I had a great time at ML this year found a lot of small stuff to add to the collection and some great bikes. That sure is a nice miss America project. Always been one of my favorite girls bike. And it was nice meeting some new friends there and meeting with old ones. See you next year


----------



## jpromo (Oct 27, 2012)

Yes, another fun ML meet. The rain probably kept some away in the morning but everybody there was in good spirits. I could only swing by for a few hours Friday morning but got to spend some money and shoot the breeze with people. I picked up a decent '53-4ish Panther project needing the usual parts (Rocket Ray, tank, guard). It's got a Phantom seat, as well so I can probably put that towards getting some of the correct stuff.

The shop is great because they really do have a wide variety of stuff available and the prices are quite palatable.


----------



## THEGOLDENGREEK (Oct 27, 2012)

npence said:


> I had a great time at ML this year found a lot of small stuff to add to the collection and some great bikes. That sure is a nice miss America project. Always been one of my favorite girls bike. And it was nice meeting some new friends there and meeting with old ones. See you next year




Yes it was good time. And you got a great project to be working on for the winter and a good donor bike. Good luck!!


----------



## Butch (Oct 27, 2012)

*ya got me*



THEGOLDENGREEK said:


> View attachment 71428View attachment 71429View attachment 71430View attachment 71431




Quite a lot of cool stuff. Picked up a few parts for really cheap and had a great time. That's me in the picture  holding a chainguard with a friend I work with talking with Scott on Thursday. Can't wait till next year.


----------



## THEGOLDENGREEK (Oct 27, 2012)

Butch said:


> Quite a lot of cool stuff. Picked up a few parts for really cheap and had a great time. That's me in the picture  holding a chainguard with a friend I work with talking with Scott on Thursday. Can't wait till next year.

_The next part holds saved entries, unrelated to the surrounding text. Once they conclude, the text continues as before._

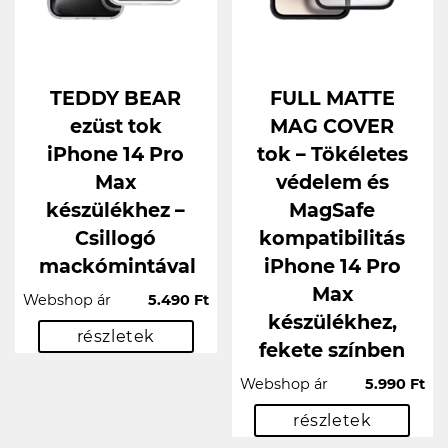
TEDDY BEAR
FULL MATTE
ezüst tok
MAG COVER
iPhone 14 Pro
tok – Tökéletes
Max
védelem és
készülékhez –
MagSafe
Csillogó
kompatibilitás
mackómintával
iPhone 14 Pro
Max
Webshop ár
5.490 Ft
készülékhez,
részletek
fekete színben
Webshop ár
5.990 Ft
részletek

Sorry if i got you in a pic my bad. i was trying to take pics of all the bikes!!


----------



## Butch (Oct 27, 2012)

No problem, there was some cool things to take pics of.


----------



## jd56 (Oct 27, 2012)

jpromo said:


> Yes, another fun ML meet. The rain probably kept some away in the morning but everybody there was in good spirits. I could only swing by for a few hours Friday morning but got to spend some money and shoot the breeze with people. I picked up a decent '53-4ish Panther project needing the usual parts (Rocket Ray, tank, guard). It's got a Phantom seat, as well so I can probably put that towards getting some of the correct stuff.
> 
> The shop is great because they really do have a wide variety of stuff available and the prices are quite palatable.




Phantom seat????
PM me  or better yet I'll pm you

JD


----------



## bikeboy1340 (Oct 28, 2012)

*Fall Meet*

Good pics.  Nice to meet you and HIGGINSFOREVER Thursday night.  Hope to see you in the spring.  Great show, great people, great turn out.


----------



## THEGOLDENGREEK (Oct 28, 2012)

bikeboy1340 said:


> Good pics.  Nice to meet you and HIGGINSFOREVER Thursday night.  Hope to see you in the spring.  Great show, great people, great turn out.




Thanxs, Same here as well until next time!!


----------



## Kscheel (Oct 28, 2012)

This was my first Memory Lane show as well. I wasn't sure what to expect, especially with the weather as crummy as it was on Friday.

I have to say I was blown away, lots of quality parts both outside and inside the store. I had no problem spending my money...several of my projects are much closer to completion now. I couldn't believe what was inside the store, I never thought I'd see so many vintage bike parts in one spot and at such affordable prices. Not to mention the huge quantities of some parts... The staff was super helpful and gave me a great deal on the pile of parts I rounded up.

The one thing I was sort of annoyed by was the situation created by the weather. As the rain came and went I saw things come on and off tables and then back onto them again. As I made my rounds and lined up what I wanted to buy it certainly made it challenging to keep things straight. As far as parts went I was surprised by the quantity of phantom parts, a lot more than I expected. 

Compared to the Saline show (which I've been to many times) it is definitely on par. To me it seemed like even though this show was smaller it still had a comparable amount of quality parts and bikes. I'll definitely be coming back for the spring show.

Below is a pic of my haul.


----------



## WES PINCHOT (Oct 29, 2012)

*Weather*

That is typically a variable for mlc spring and fall shows.
Sorry, i could not be there.


----------